A common example of leverage is using a wrench to loosen a stiff nut. Using a wrench with a short handle is hard, but if you swap it for one with a longer handle, it becomes much easier.
Same person, same arm, same force, better outcome.
I’ll give you a personal example. I will achieve more and better results from spending 2 hours writing on a Saturday morning after a run and full of caffeine than I will from trying to write for 2 hours every single day mid-week.
I use my optimal state of mind as leverage to achieve better outcomes.

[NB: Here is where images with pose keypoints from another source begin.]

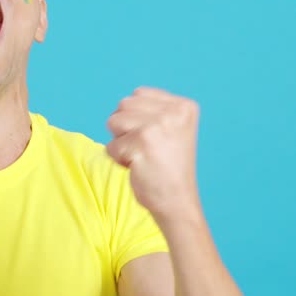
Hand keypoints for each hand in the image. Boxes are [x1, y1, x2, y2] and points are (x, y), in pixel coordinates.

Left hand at [106, 87, 202, 220]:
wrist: (178, 202)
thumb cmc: (169, 168)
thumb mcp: (172, 129)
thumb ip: (153, 111)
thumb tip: (122, 105)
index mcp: (184, 106)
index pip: (139, 94)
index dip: (136, 118)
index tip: (154, 139)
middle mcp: (173, 112)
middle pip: (123, 105)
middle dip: (126, 129)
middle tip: (147, 150)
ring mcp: (157, 126)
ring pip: (113, 122)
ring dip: (120, 143)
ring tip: (142, 157)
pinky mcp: (141, 143)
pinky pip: (110, 146)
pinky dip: (118, 159)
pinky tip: (139, 168)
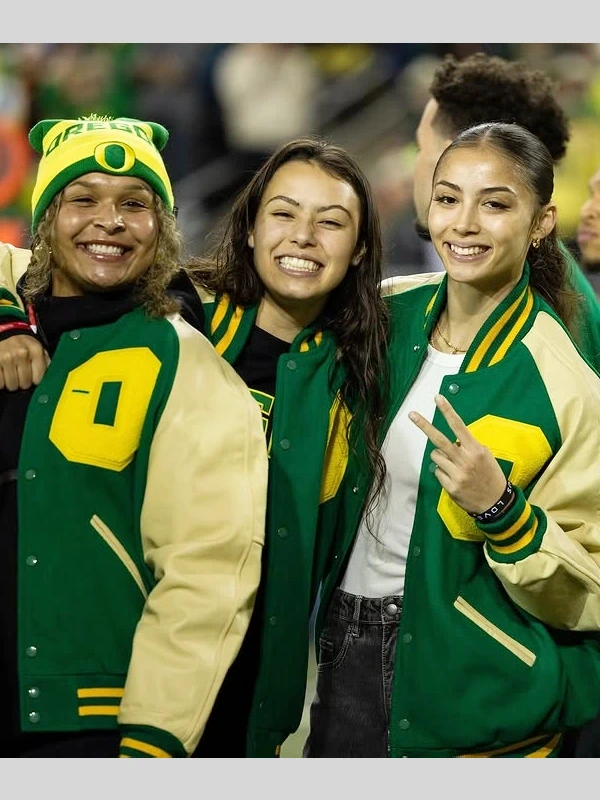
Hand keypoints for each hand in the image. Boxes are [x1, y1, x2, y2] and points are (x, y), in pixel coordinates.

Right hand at [0, 334, 49, 390]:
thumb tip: (50, 376)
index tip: (33, 377)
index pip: (38, 379)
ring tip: (12, 374)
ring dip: (12, 383)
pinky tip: (4, 373)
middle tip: (20, 375)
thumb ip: (45, 362)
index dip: (35, 380)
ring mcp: (6, 358)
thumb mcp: (38, 349)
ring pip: (12, 385)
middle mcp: (21, 353)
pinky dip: (2, 382)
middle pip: (25, 384)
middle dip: (23, 382)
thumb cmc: (23, 345)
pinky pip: (0, 383)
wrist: (5, 334)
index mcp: (35, 350)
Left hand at [408, 393, 506, 514]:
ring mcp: (457, 474)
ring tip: (454, 466)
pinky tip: (455, 478)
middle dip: (424, 426)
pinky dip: (443, 473)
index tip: (437, 398)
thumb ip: (468, 446)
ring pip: (435, 456)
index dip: (447, 411)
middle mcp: (465, 460)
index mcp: (475, 449)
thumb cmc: (490, 475)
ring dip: (440, 458)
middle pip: (439, 440)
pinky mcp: (450, 486)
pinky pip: (437, 472)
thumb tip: (453, 440)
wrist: (496, 502)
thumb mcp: (485, 456)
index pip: (459, 426)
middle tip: (411, 414)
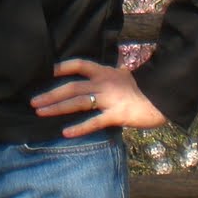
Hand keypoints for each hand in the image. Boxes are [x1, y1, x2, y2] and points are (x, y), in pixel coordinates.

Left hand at [30, 59, 168, 136]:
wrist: (164, 98)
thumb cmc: (145, 90)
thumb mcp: (125, 77)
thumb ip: (111, 77)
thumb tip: (102, 77)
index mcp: (106, 72)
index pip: (80, 64)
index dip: (62, 67)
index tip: (47, 71)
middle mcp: (104, 83)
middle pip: (72, 87)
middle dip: (51, 94)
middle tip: (33, 101)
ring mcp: (109, 99)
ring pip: (78, 102)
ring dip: (57, 107)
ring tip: (40, 112)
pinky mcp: (116, 115)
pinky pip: (94, 121)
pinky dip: (79, 127)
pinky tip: (66, 132)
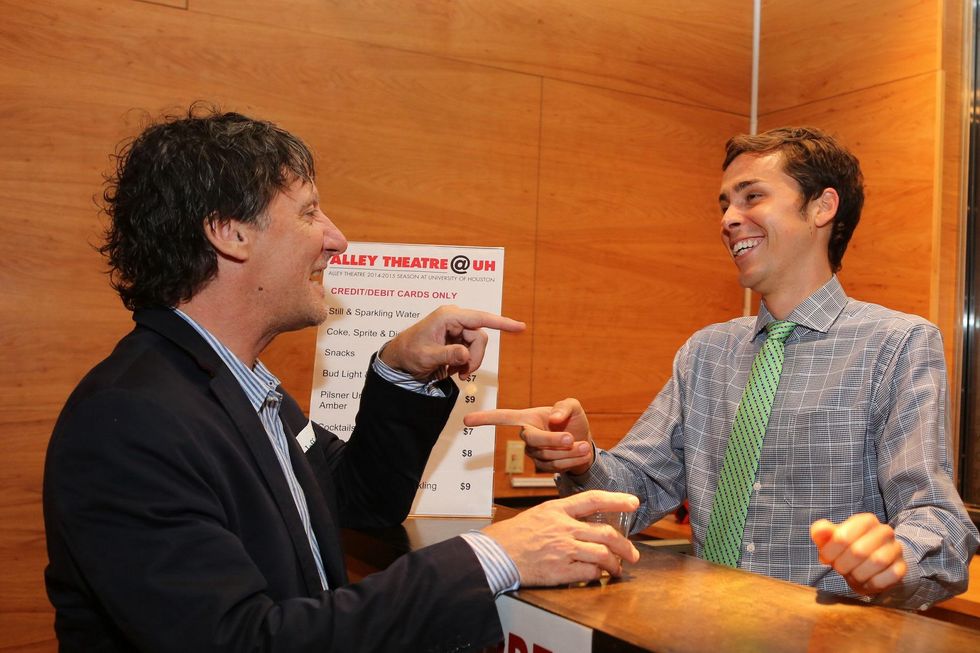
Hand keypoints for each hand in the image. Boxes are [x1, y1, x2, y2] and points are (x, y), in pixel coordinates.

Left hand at [379, 306, 524, 380]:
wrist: (399, 358)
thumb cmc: (408, 353)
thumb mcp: (426, 357)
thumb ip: (447, 355)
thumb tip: (465, 354)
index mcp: (447, 316)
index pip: (480, 318)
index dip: (501, 323)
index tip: (519, 327)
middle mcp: (454, 318)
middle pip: (480, 337)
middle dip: (475, 357)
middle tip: (465, 374)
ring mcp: (456, 327)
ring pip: (477, 344)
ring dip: (471, 361)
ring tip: (458, 373)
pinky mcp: (456, 336)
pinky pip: (471, 348)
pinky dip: (466, 361)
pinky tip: (455, 369)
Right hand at [464, 398, 593, 474]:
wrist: (585, 443)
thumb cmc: (574, 421)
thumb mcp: (573, 407)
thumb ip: (565, 407)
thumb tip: (553, 419)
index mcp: (528, 418)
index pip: (503, 417)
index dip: (486, 418)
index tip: (467, 420)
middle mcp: (527, 436)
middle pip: (533, 439)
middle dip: (552, 440)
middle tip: (570, 438)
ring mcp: (534, 453)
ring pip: (547, 455)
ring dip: (569, 451)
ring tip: (583, 445)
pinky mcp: (543, 467)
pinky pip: (555, 466)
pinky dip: (572, 459)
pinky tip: (581, 452)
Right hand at [482, 490, 640, 585]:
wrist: (496, 554)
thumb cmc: (514, 535)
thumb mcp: (539, 514)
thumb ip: (562, 515)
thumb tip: (584, 521)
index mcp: (558, 510)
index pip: (594, 499)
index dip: (617, 500)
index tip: (633, 502)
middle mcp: (564, 527)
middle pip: (606, 533)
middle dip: (625, 545)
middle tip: (632, 553)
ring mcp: (564, 549)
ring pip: (603, 554)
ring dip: (615, 563)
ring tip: (618, 568)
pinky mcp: (561, 570)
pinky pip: (590, 572)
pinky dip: (598, 575)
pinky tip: (598, 575)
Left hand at [810, 513, 906, 594]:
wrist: (868, 566)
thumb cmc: (846, 550)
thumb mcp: (830, 539)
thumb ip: (821, 532)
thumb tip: (820, 531)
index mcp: (866, 520)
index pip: (843, 536)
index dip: (830, 551)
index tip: (825, 559)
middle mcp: (884, 531)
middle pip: (858, 551)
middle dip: (843, 564)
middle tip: (839, 569)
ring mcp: (896, 549)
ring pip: (876, 562)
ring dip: (857, 574)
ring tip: (851, 575)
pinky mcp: (901, 568)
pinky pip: (887, 578)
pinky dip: (871, 584)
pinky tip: (865, 582)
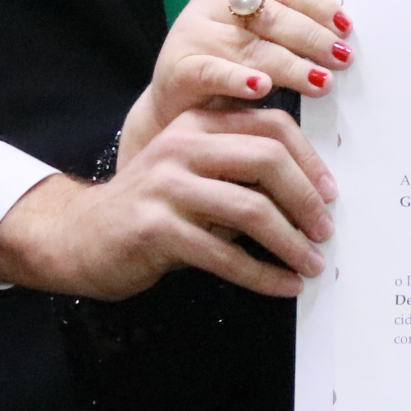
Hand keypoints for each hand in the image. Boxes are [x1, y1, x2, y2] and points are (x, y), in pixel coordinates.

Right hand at [0, 99, 337, 300]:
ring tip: (311, 264)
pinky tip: (283, 286)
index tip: (331, 194)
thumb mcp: (194, 172)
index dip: (310, 161)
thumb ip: (238, 169)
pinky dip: (262, 274)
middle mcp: (182, 146)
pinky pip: (224, 254)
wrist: (79, 235)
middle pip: (268, 160)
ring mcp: (167, 186)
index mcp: (198, 124)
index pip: (272, 126)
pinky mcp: (155, 229)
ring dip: (290, 242)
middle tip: (325, 231)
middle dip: (306, 200)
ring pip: (251, 210)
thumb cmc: (151, 207)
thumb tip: (311, 194)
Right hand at [121, 0, 353, 160]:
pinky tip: (264, 89)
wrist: (172, 109)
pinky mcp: (178, 68)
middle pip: (271, 15)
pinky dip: (240, 80)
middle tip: (343, 58)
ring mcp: (193, 34)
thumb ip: (289, 34)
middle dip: (312, 37)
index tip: (346, 26)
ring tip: (322, 83)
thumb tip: (344, 40)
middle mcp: (213, 5)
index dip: (317, 3)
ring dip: (291, 65)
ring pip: (250, 46)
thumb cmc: (227, 74)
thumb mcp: (257, 44)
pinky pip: (213, 71)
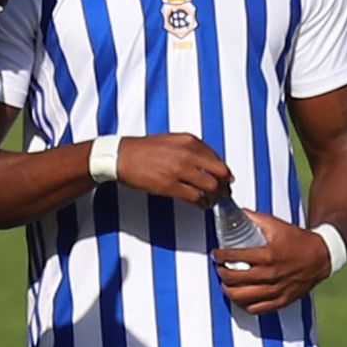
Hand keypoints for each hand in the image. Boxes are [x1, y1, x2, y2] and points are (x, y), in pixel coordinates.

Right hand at [114, 133, 232, 207]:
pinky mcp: (170, 185)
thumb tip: (208, 162)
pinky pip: (196, 197)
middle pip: (220, 172)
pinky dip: (203, 203)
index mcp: (189, 141)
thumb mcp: (172, 141)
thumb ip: (191, 149)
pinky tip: (201, 205)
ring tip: (212, 200)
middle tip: (224, 192)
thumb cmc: (144, 149)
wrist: (121, 156)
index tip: (225, 179)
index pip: (218, 158)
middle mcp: (187, 153)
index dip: (224, 172)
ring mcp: (179, 170)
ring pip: (211, 186)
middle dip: (225, 185)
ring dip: (215, 196)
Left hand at [214, 211, 330, 313]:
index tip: (216, 254)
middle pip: (234, 279)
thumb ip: (255, 218)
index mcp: (268, 255)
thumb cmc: (298, 240)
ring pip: (242, 297)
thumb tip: (237, 212)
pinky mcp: (281, 301)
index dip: (221, 255)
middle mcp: (271, 274)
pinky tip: (241, 296)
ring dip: (229, 290)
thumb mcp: (277, 225)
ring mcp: (276, 290)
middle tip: (220, 267)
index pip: (235, 257)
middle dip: (222, 273)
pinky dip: (244, 304)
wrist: (321, 257)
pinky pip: (256, 309)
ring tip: (226, 283)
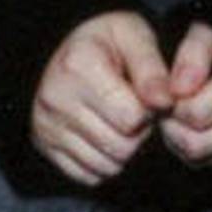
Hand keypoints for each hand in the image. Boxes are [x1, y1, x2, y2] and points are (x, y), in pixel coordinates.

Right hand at [31, 11, 172, 186]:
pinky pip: (88, 176)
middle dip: (140, 132)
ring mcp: (47, 128)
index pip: (131, 117)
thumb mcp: (134, 35)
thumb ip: (152, 69)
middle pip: (120, 146)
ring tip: (124, 119)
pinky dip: (105, 162)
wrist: (68, 46)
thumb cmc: (109, 39)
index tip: (151, 94)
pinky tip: (107, 133)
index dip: (152, 110)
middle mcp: (57, 100)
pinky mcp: (45, 147)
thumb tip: (166, 103)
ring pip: (106, 166)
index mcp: (79, 66)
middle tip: (140, 109)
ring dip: (126, 149)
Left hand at [160, 22, 211, 167]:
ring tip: (175, 107)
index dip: (172, 101)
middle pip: (196, 144)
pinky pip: (203, 159)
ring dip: (177, 136)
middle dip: (172, 124)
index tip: (167, 82)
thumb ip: (196, 52)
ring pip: (198, 156)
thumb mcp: (210, 31)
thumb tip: (178, 89)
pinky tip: (185, 117)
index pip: (196, 113)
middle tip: (168, 99)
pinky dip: (186, 143)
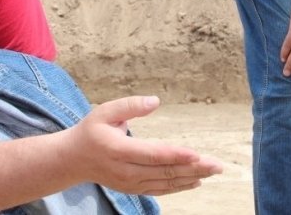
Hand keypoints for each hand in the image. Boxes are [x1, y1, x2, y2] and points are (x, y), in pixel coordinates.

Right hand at [65, 96, 222, 195]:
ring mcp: (130, 183)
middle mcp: (126, 170)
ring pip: (165, 182)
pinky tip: (195, 181)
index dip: (176, 155)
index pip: (152, 154)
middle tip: (217, 165)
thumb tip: (155, 100)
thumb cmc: (90, 131)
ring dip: (191, 177)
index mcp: (118, 150)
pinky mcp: (133, 188)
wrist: (72, 160)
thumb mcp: (105, 111)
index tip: (197, 154)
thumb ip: (130, 105)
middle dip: (194, 168)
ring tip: (212, 171)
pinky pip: (160, 189)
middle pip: (164, 171)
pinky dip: (179, 186)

AI is a form of leverage, using the right people is leverage, interest rates are leverage, and the list goes on.
How to Use Leverage

Hopefully, by now, you’re wanting to know how you can start leveraging your inputs to maximise outputs, in essence, how to work smarter instead of harder.
The truth is, there is no magic formula or hidden secret to leverage, but there is a lesser-known and slightly unattractive method to identifying and using it.
Experience. You have to first do the hard work, gain experience and knowledge, and only then will it lead you to being able to see opportunities for leverage.
To go back to the wrench example. If all you had ever used was the longer wrench, although your outputs would be good, you’d never know. You first have to struggle with the shorter one for you to then fully grasp the idea of leverage when you use the longer wrench.
But the reason you have to work hard first is that that’s all we have at our disposal at the beginning.
When you first start something, if it’s anything worth doing, you’ll be terrible to begin with, because it’s hard to do.
To progress at the start, the only thing you can do to improve is put in the work, that’s your only tool. However, once you gain adequate experience and get good enough, you then have the ability to identify aspects of work that can be leveraged.
The truth is, if you’re yet to understand and use leverage, you’re probably not quite there yet with whatever it is you’re doing. But knowing what it is and how it works is still the first step.
Now, just keep your eyes peeled and be ready for when it shows up.
If you feel as though I’m wrong, and you have put in enough time and hard work, then ask yourself these questions:
‘When I do that thing at my absolute best, what’s different?’
Think of how you feel, what you did before, what you ate, maybe even what you did the day before, etc.
‘The people that I know who do this at its absolute best, what do they do or have that I don’t?’
Try to identify what makes someone great. Even if you can’t do or have the exact thing, you may be able to find something similar enough to mimic the results.
Whatever it may be, you just need to start thinking outside the box, find ways to get more from doing less, that’s where mastery comes from.